* _Task requirements_: Needed from the entries below: every line that holds the word "scene".
[[ Information provided, beginning ]]
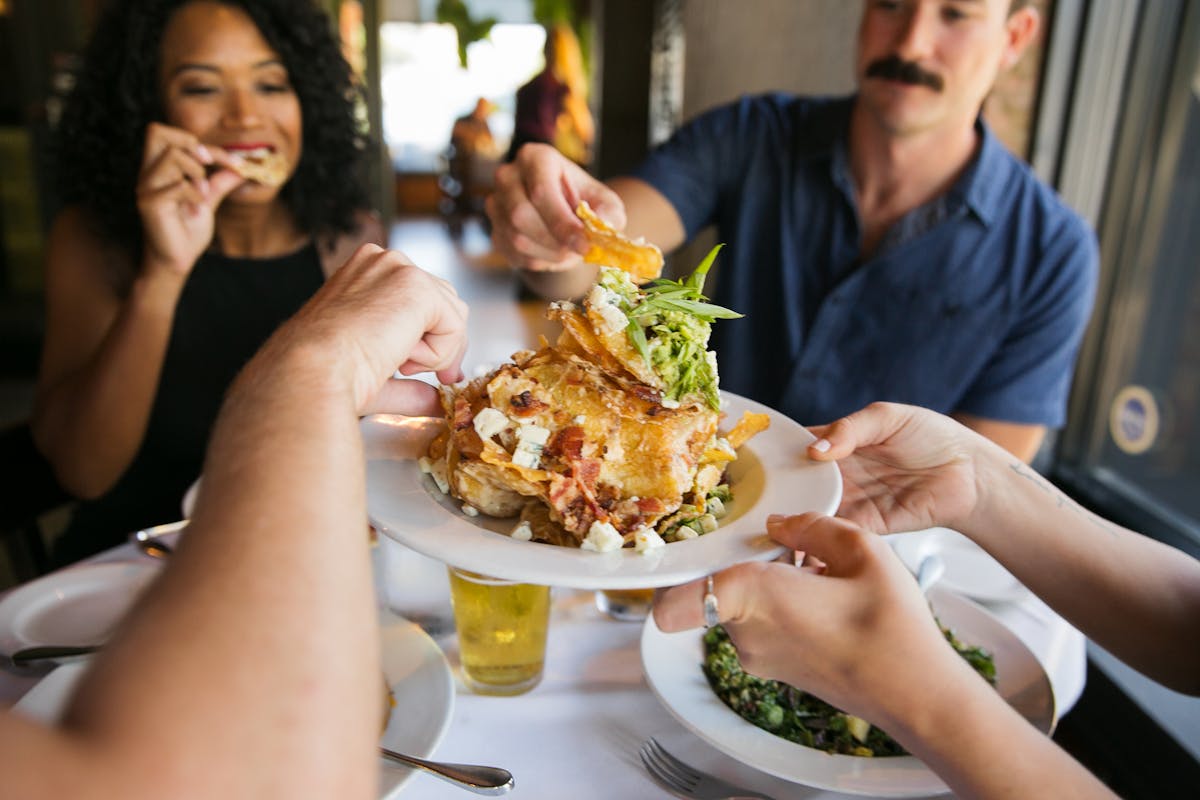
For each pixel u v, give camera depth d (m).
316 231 2.58
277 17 2.28
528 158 1.64
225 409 0.65
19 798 0.38
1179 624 1.14
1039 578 1.22
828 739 1.05
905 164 2.31
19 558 1.90
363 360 0.73
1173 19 2.96
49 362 2.37
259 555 0.50
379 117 7.04
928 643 0.82
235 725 0.43
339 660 0.48
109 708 0.42
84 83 2.30
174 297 2.07
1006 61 2.34
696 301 1.11
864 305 2.37
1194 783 1.94
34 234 5.82
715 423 1.07
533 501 1.03
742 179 2.58
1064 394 2.41
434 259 8.52
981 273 2.30
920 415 1.18
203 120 2.26
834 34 4.04
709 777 1.00
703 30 5.76
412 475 1.05
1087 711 2.24
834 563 0.89
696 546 0.91
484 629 1.09
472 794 0.96
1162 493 3.32
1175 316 3.27
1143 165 3.12
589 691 1.16
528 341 5.92
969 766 0.80
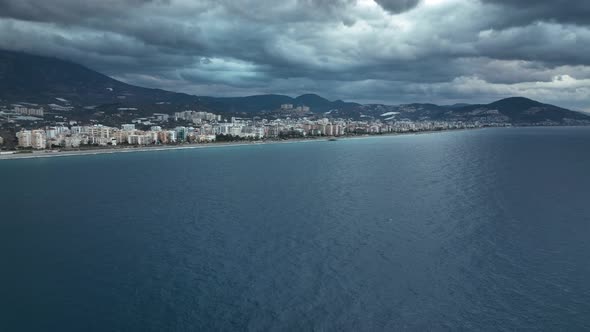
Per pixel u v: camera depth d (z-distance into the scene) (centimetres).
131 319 6144
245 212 12206
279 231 10181
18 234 10338
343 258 8281
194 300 6662
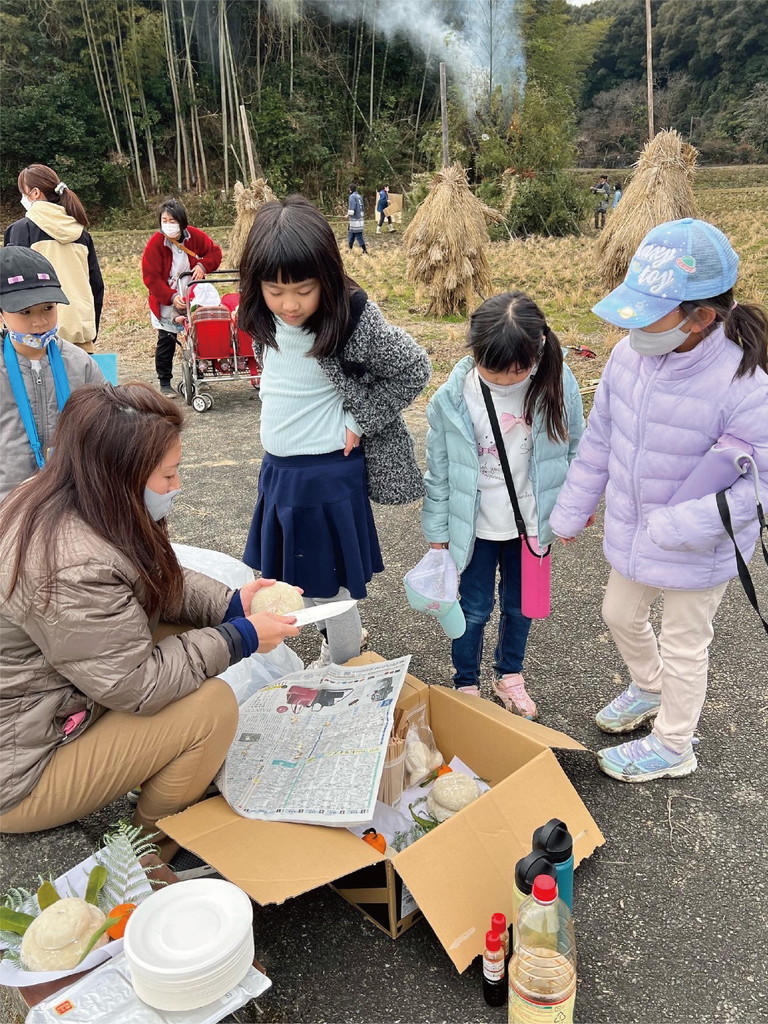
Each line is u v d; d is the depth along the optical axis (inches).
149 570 80.7
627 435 95.2
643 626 106.7
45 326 108.3
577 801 88.5
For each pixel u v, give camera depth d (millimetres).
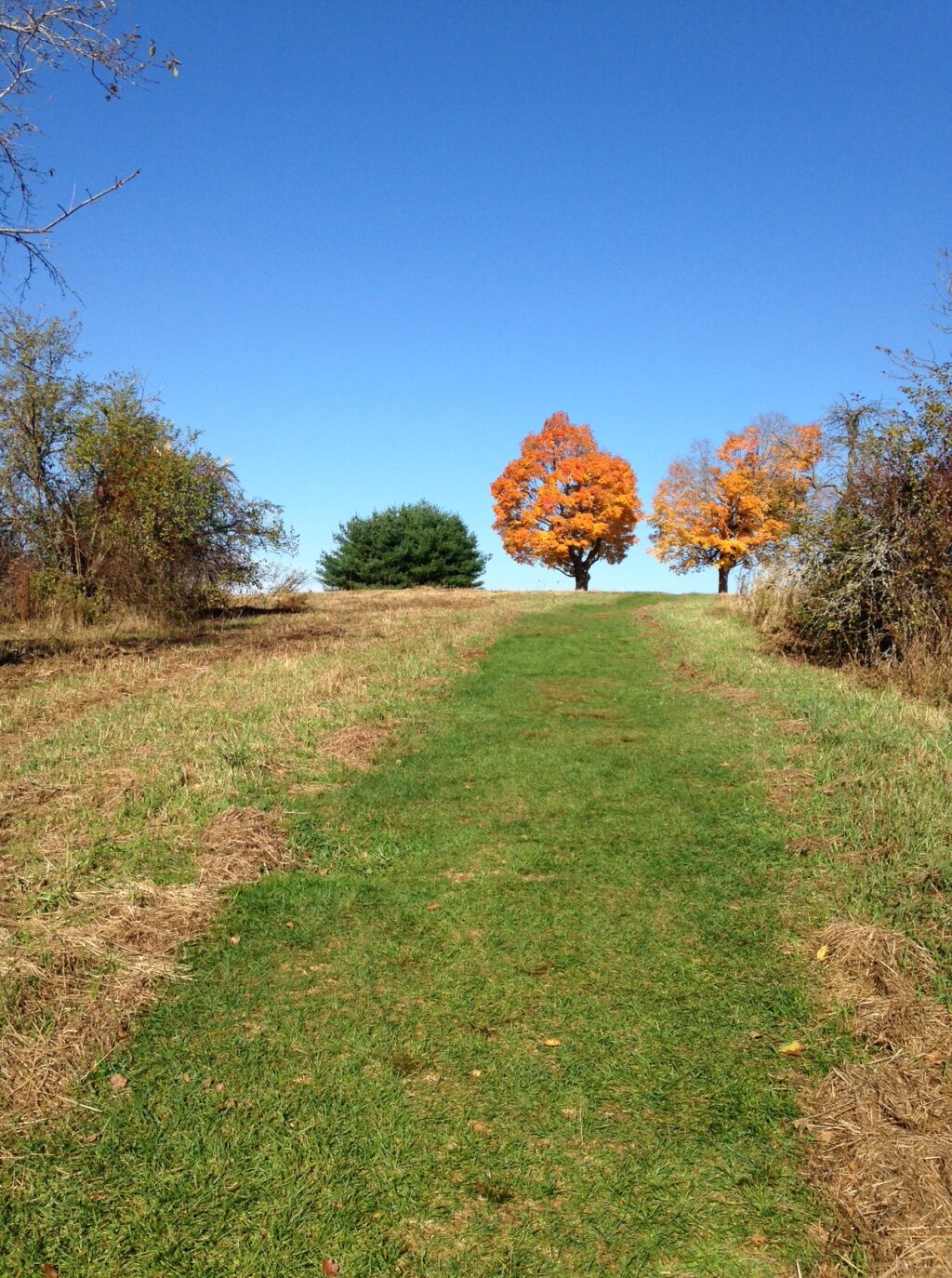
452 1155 3033
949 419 11109
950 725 7969
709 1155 3027
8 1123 3109
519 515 41938
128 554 17344
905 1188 2807
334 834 5840
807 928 4473
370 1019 3789
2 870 4992
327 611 21578
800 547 12844
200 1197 2848
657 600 26531
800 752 7273
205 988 4008
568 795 6605
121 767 6816
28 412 16641
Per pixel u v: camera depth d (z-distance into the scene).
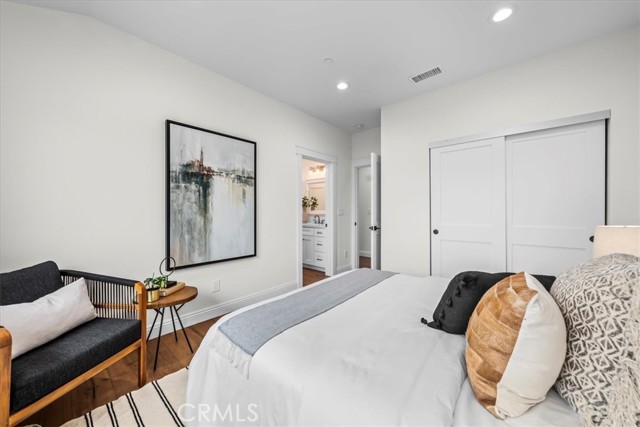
[[ Information provided, end ]]
* _Expected answer_:
Per pixel u v: camera depth d (z-distance into the scene) (centimetres).
Per pixel u v: camera depth d (z-distance into the scene).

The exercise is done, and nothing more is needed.